We should not allow politicians to hide behind religious sensibilities. If Tony Blair makes an ass of himself it is perfectly legitimate for David Cameron to call him a silly Billy - or even to use stronger language. He can't turn around and say I'm a Christian , I'm one of a persecuted minority you can't abuse me like that. No more should a veiled woman be able to make her political statement and then claim to be a protected species by virtue of her race or religion. It would be like an IRA terrorist wearing a Balaclava to hide his face and then when told to tkae it off claiming he was being abused as part of the Catholic oppressed miority.


Anonymous said...

Well said Terry,except you possibly ment the Arsenal

Terry Hamblin said...

More on the veiled lady at

Anonymous said...

Another rational post about how political correctness will let our enemies defeat us. France has it right on this.

Anonymous said...

its just stuff!......and its never going to stop,and its ultimately so banal......people & their trips.....and the world is mixing up more and the crowd dust!

but you know - let them eat about a nice pigmy neurosurgeon wiv a mohawk and a thick lip-plate!

i have no idea any least the creatures have class! they have been around so long before the monkeys began to muck things up.....wonder how it will
shape up as post-industrialism if we get that far.
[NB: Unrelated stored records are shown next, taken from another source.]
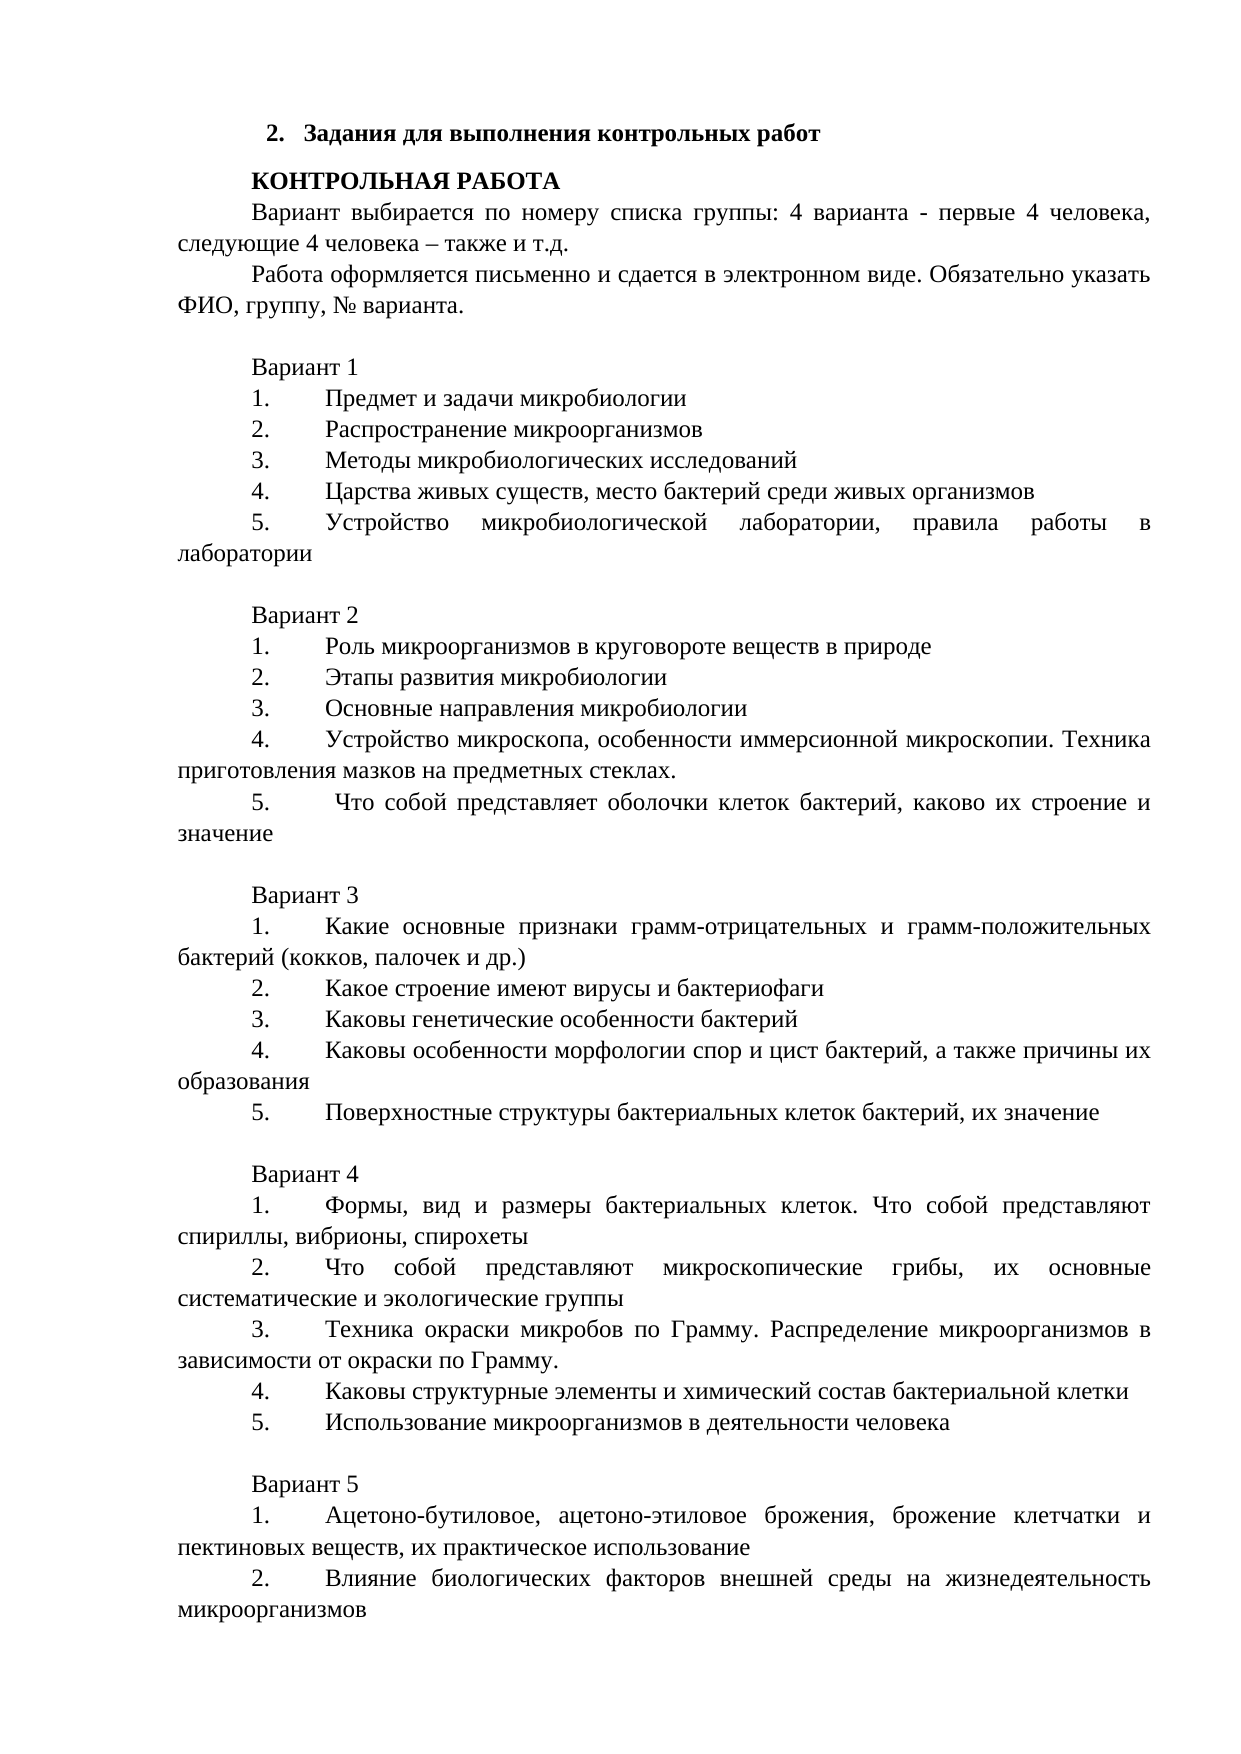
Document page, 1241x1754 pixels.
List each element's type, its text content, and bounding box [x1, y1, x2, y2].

text 3. Основные направления микробиологии [177, 693, 1152, 722]
text 3. Методы микробиологических исследований [177, 445, 1152, 474]
text Вариант выбирается по номеру списка группы: 4 варианта - первые 4 человека, следующие 4 человека – также и т.д. [177, 197, 1152, 257]
text 2. Влияние биологических факторов внешней среды на жизнедеятельность микроорганизмов [177, 1563, 1152, 1622]
text 2. Какое строение имеют вирусы и бактериофаги [177, 973, 1152, 1002]
text КОНТРОЛЬНАЯ РАБОТА [177, 166, 1152, 194]
text Вариант 3 [177, 880, 1152, 908]
text 5. Что собой представляет оболочки клеток бактерий, каково их строение и значение [177, 787, 1152, 846]
text 2. Что собой представляют микроскопические грибы, их основные систематические и экологические группы [177, 1252, 1152, 1312]
text Вариант 1 [177, 352, 1152, 381]
text 1. Предмет и задачи микробиологии [177, 383, 1152, 412]
text 1. Формы, вид и размеры бактериальных клеток. Что собой представляют спириллы, вибрионы, спирохеты [177, 1190, 1152, 1250]
text 1. Роль микроорганизмов в круговороте веществ в природе [177, 631, 1152, 660]
text 4. Каковы структурные элементы и химический состав бактериальной клетки [177, 1376, 1152, 1405]
text 4. Царства живых существ, место бактерий среди живых организмов [177, 476, 1152, 505]
list Задания для выполнения контрольных работ [266, 118, 1152, 147]
text Вариант 5 [177, 1469, 1152, 1498]
text 4. Каковы особенности морфологии спор и цист бактерий, а также причины их образования [177, 1035, 1152, 1095]
text Работа оформляется письменно и сдается в электронном виде. Обязательно указать ФИО, группу, № варианта. [177, 259, 1152, 319]
text 3. Каковы генетические особенности бактерий [177, 1004, 1152, 1033]
text 4. Устройство микроскопа, особенности иммерсионной микроскопии. Техника приготовления мазков на предметных стеклах. [177, 724, 1152, 784]
text 5. Поверхностные структуры бактериальных клеток бактерий, их значение [177, 1097, 1152, 1126]
text 1. Какие основные признаки грамм-отрицательных и грамм-положительных бактерий (кокков, палочек и др.) [177, 911, 1152, 971]
text Вариант 2 [177, 600, 1152, 629]
text Вариант 4 [177, 1159, 1152, 1188]
text 1. Ацетоно-бутиловое, ацетоно-этиловое брожения, брожение клетчатки и пектиновых веществ, их практическое использование [177, 1501, 1152, 1560]
text 3. Техника окраски микробов по Грамму. Распределение микроорганизмов в зависимости от окраски по Грамму. [177, 1314, 1152, 1374]
text 5. Использование микроорганизмов в деятельности человека [177, 1407, 1152, 1436]
text 2. Этапы развития микробиологии [177, 662, 1152, 691]
text 5. Устройство микробиологической лаборатории, правила работы в лаборатории [177, 507, 1152, 567]
text 2. Распространение микроорганизмов [177, 414, 1152, 443]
meanwhile......more ethnic trips.
its all so harm in any of this nonsense really until hard psych positions
are taken.....& they can be taken about almost anything it seems.


H Paul Garland said...

This is very well thought through. People who employ these agressive tactics are indeed being culturally insensitive. And rude.

I love your image of the British Bird or the American Chick driving (heaven forbid, a mere woman driving) a convertible car in Saudia Arabia showing off her assets!

Steve Madden said...

Did anyone ask the Urdu children if they had a problem with the vieled teachers aid?

Udru has an idea called takalluf maybe we should all learn it.

Terry Hamblin said...


The original complaint came from the parents of the Urdu speaking children, because they could not understand her.